Corey Harris

No. 36, 26, 40
- Position: Defensive back

Personal information
- Born: November 28, 1976 (age 49) Jacksonville, Florida, U.S.
- Listed height: 5 ft 10 in (1.78 m)
- Listed weight: 187 lb (85 kg)

Career information
- High school: Northside (Warner Robins, Georgia)
- College: North Alabama
- NFL draft: 1999: undrafted

Career history
- New Orleans Saints (1999–2000); Rhein Fire (2001); Kansas City Chiefs (2001–2003);

Career NFL statistics
- Tackles: 28
- Sacks: 1
- Fumble recoveries: 1
- Pass deflections: 6
- Stats at Pro Football Reference

= Corey Harris (American football, born 1976) =

American football player (born 1976)

Corey Alan Harris (born November 28, 1976) is an American former professional football player who was a defensive back for five seasons in the National Football League (NFL) with the New Orleans Saints and Kansas City Chiefs. He first played college football for The Citadel Bulldogs before transferring to the North Alabama Lions. Harris was also a member of the Rhein Fire of NFL Europe.

==Early life==
Harris played high school football at Northside High School in Warner Robins, Georgia, earning all-state honors. He also competed in wrestling for the Eagles, becoming state champion and garnering all-state recognition.

==College career==
Harris first played college football at the The Citadel from 1995 to 1996. He also wrestled for the Bulldogs. He then played at the University of North Alabama from 1997 to 1998. Harris became a member of the Phi Beta Sigma fraternity as a founding charter member of the Beta Beta Alpha Chapter that was started at the University of North Alabama on December 2, 1998.

==Professional career==
Harris played in six games, starting one, for the NFL's New Orleans Saints from 1999 to 2000. He was allocated to NFL Europe on February 19, 2001, and played for the Rhein Fire during the 2001 season.
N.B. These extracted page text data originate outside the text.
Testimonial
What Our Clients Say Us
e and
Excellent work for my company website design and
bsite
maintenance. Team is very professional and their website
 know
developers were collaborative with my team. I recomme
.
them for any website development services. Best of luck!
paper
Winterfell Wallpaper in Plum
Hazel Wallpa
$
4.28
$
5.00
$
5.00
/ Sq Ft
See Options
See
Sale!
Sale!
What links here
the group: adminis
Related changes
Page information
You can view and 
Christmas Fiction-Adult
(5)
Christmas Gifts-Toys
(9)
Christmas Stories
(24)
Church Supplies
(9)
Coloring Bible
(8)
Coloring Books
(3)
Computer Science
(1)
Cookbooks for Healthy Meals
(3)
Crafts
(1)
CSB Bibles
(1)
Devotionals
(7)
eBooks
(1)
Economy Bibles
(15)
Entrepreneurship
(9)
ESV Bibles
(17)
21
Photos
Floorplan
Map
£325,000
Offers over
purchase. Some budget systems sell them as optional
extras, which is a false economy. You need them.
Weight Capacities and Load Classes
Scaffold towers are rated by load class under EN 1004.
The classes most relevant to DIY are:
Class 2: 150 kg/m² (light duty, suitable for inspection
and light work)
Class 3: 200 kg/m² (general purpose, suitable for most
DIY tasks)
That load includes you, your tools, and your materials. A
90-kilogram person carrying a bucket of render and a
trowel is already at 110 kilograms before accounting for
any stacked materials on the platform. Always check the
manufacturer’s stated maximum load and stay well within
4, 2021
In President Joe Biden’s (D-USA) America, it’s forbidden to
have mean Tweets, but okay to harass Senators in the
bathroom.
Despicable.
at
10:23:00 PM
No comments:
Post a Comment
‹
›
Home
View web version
He was released by the Saints on May 21, 2001. Harris was signed by the Kansas City Chiefs of the NFL on July 16, 2001. He appeared in 21 games for the Chiefs from 2001 to 2003.

==Coaching career==
Harris has held various coaching positions in football, wrestling and track and field at several high schools.

==Personal life==
Harris has worked as a teacher at various high schools.